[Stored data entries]
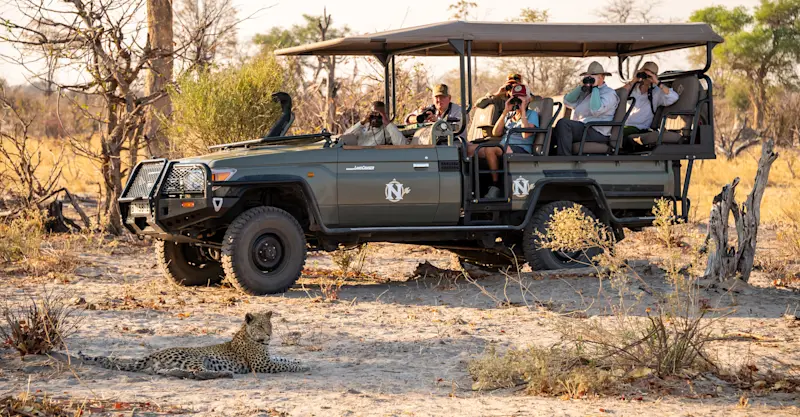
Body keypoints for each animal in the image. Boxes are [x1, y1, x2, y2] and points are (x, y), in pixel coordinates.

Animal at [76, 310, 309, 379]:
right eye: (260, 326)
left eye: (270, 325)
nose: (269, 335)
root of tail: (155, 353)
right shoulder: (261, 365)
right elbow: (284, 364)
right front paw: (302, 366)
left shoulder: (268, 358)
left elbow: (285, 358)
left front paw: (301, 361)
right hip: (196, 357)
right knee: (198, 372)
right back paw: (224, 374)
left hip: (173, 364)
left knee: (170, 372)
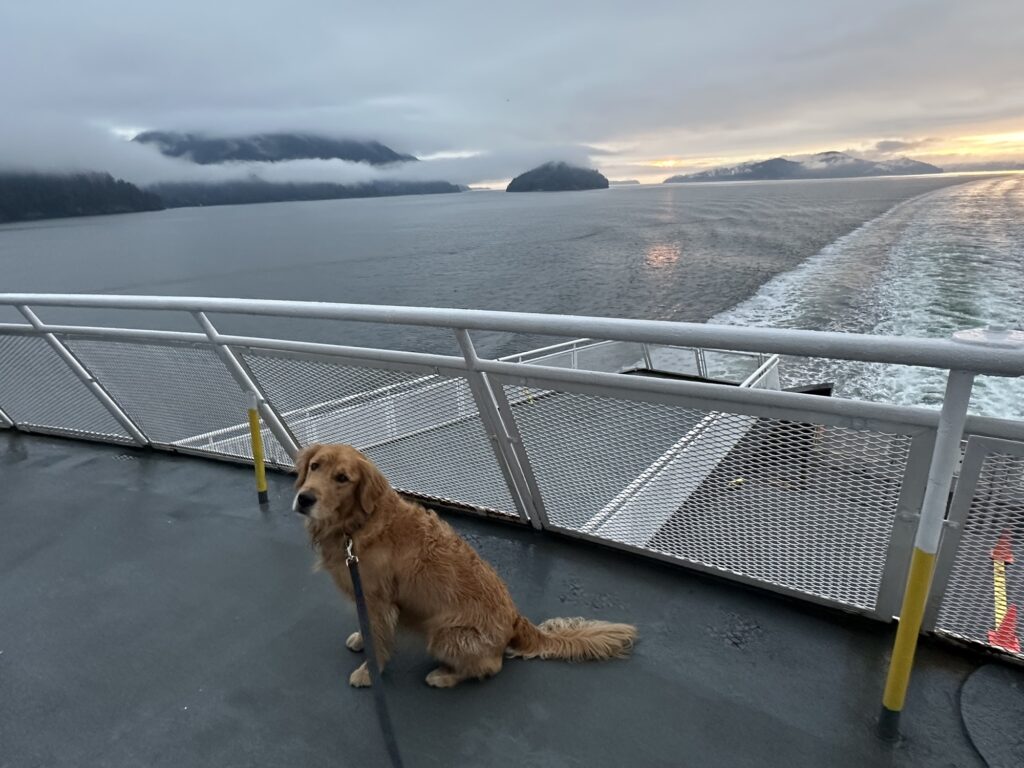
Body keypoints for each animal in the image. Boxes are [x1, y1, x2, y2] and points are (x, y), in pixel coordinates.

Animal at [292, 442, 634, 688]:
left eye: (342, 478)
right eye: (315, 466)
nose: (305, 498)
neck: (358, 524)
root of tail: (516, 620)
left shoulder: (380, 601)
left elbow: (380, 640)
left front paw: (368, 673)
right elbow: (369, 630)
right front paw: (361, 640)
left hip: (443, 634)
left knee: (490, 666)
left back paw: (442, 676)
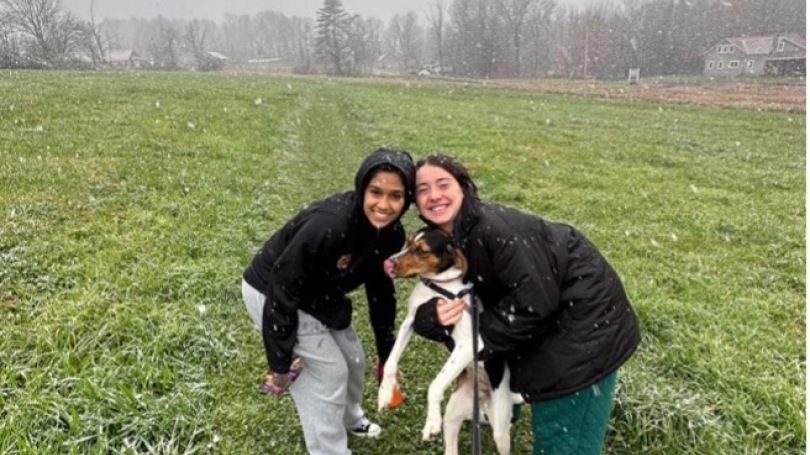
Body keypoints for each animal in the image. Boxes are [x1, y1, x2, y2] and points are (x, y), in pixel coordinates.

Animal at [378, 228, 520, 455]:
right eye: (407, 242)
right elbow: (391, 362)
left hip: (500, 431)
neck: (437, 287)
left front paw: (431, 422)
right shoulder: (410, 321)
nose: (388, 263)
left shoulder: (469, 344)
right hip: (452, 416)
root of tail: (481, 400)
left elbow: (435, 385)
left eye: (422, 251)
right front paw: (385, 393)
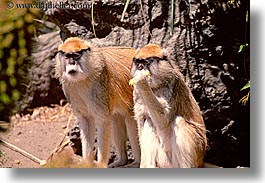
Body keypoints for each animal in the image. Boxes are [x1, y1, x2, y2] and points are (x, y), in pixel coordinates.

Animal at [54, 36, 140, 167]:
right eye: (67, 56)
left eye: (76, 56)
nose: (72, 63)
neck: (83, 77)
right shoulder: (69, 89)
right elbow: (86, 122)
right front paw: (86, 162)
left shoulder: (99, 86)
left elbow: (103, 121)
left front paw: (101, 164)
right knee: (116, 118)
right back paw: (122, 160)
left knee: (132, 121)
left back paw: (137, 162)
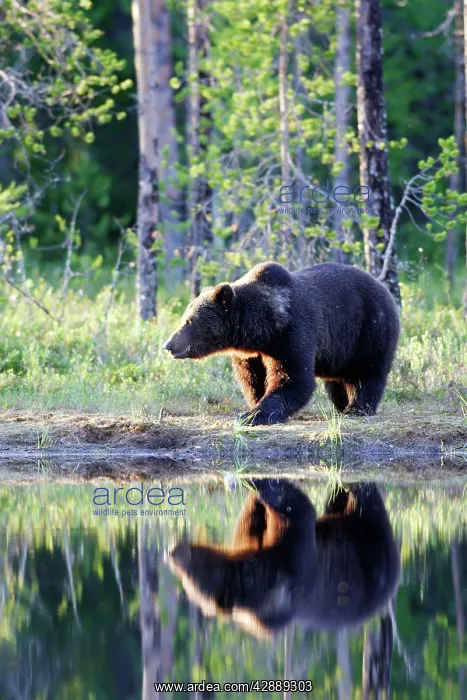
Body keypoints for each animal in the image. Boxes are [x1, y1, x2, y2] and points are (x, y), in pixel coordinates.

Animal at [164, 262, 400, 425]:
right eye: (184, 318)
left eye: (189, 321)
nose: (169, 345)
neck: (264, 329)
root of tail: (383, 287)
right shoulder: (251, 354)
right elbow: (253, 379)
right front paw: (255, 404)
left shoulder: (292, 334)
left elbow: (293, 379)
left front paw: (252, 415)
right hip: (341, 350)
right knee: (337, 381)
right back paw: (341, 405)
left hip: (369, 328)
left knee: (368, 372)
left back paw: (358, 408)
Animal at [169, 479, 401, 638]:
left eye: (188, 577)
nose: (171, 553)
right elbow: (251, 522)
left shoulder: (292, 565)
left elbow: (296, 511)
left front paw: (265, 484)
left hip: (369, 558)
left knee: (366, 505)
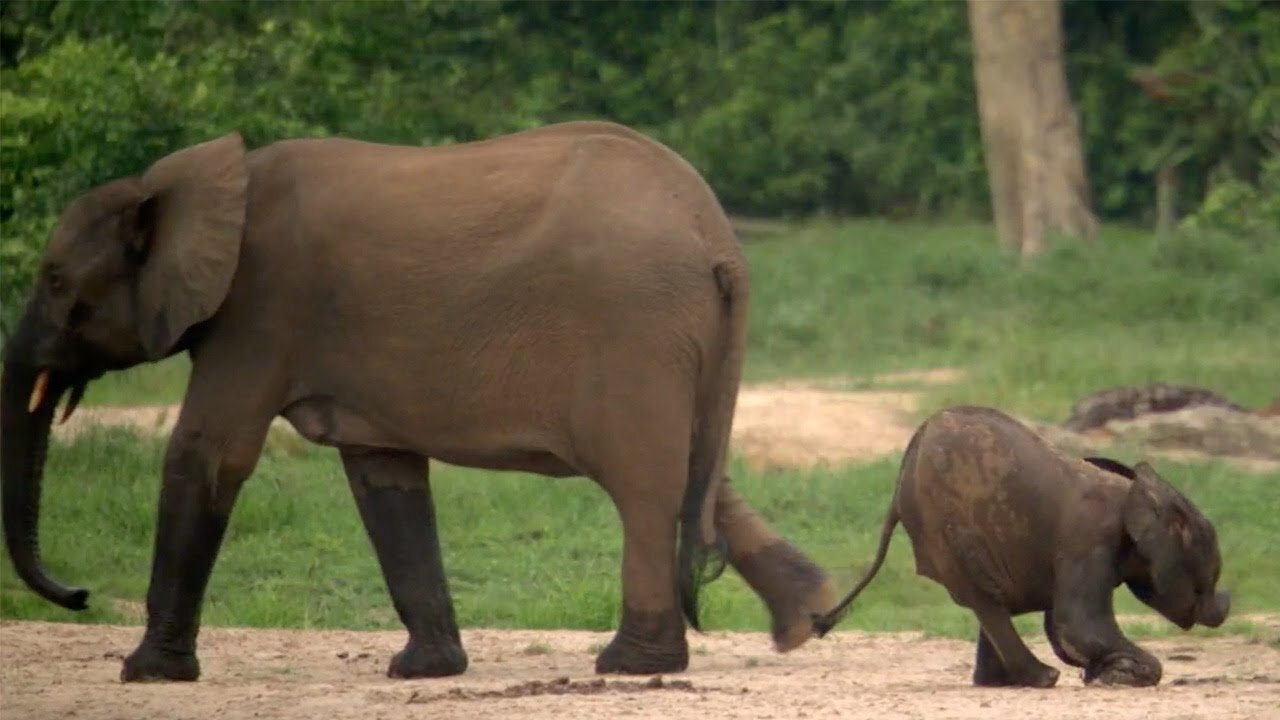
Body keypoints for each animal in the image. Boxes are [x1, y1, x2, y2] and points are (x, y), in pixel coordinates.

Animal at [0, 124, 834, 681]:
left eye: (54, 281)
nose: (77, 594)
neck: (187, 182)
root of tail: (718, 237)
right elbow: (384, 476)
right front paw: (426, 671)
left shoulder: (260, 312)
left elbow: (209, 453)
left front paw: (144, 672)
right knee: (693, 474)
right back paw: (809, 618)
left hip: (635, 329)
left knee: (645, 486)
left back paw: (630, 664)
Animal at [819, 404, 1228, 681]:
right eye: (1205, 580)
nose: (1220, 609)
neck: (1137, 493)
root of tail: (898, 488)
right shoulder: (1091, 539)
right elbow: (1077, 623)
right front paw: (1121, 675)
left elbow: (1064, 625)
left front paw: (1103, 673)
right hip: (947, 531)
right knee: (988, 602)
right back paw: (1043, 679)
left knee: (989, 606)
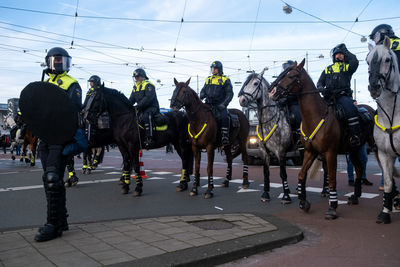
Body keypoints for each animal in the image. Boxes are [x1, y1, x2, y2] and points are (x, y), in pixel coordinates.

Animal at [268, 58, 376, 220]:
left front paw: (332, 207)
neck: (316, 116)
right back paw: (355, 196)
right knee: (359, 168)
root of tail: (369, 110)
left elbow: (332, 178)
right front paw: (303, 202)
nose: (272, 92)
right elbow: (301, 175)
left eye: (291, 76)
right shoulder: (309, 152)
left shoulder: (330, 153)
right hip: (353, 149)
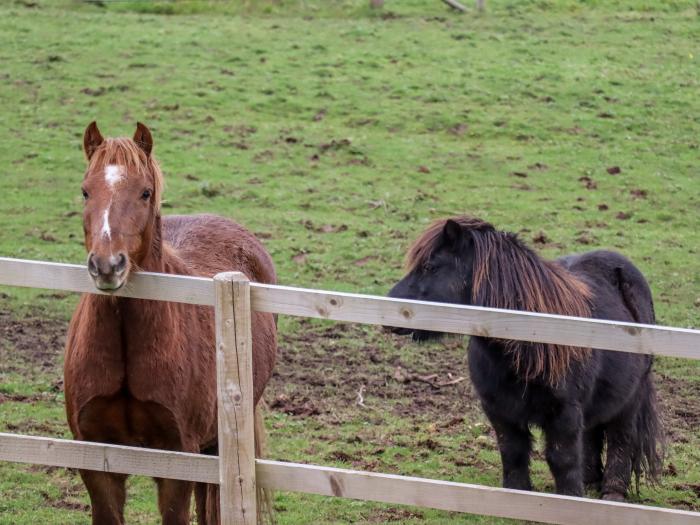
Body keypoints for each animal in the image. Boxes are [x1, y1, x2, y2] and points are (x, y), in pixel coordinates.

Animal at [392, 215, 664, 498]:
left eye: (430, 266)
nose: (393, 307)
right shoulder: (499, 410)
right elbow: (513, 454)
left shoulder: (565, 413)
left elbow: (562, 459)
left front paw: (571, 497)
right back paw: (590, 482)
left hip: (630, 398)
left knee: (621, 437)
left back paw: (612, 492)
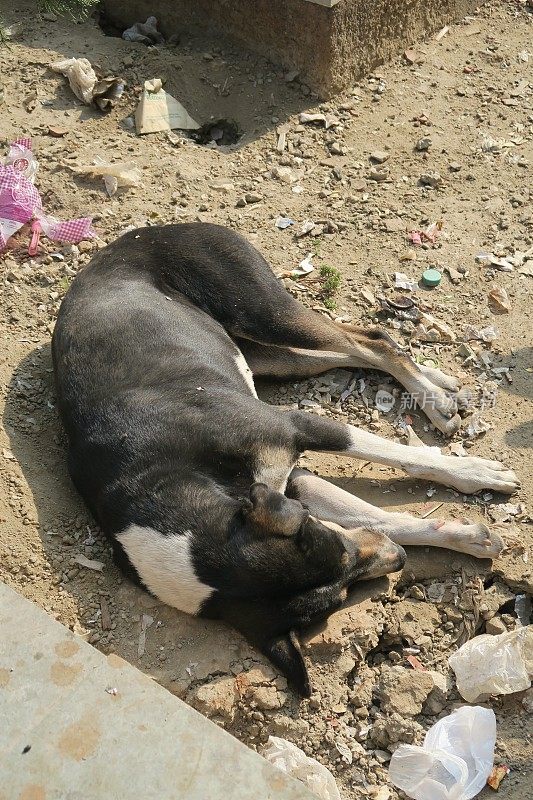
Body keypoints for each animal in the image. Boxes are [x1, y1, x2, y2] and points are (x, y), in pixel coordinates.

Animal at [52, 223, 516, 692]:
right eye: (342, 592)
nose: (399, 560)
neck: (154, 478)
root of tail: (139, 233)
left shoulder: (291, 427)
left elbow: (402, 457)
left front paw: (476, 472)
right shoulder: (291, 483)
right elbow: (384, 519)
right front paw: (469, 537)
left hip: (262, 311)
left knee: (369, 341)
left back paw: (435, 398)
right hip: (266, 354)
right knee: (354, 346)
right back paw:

_Exercise description_
Go through the data above and count the lines that hold "tail". Respond with the number and no other words.

_Answer section_
8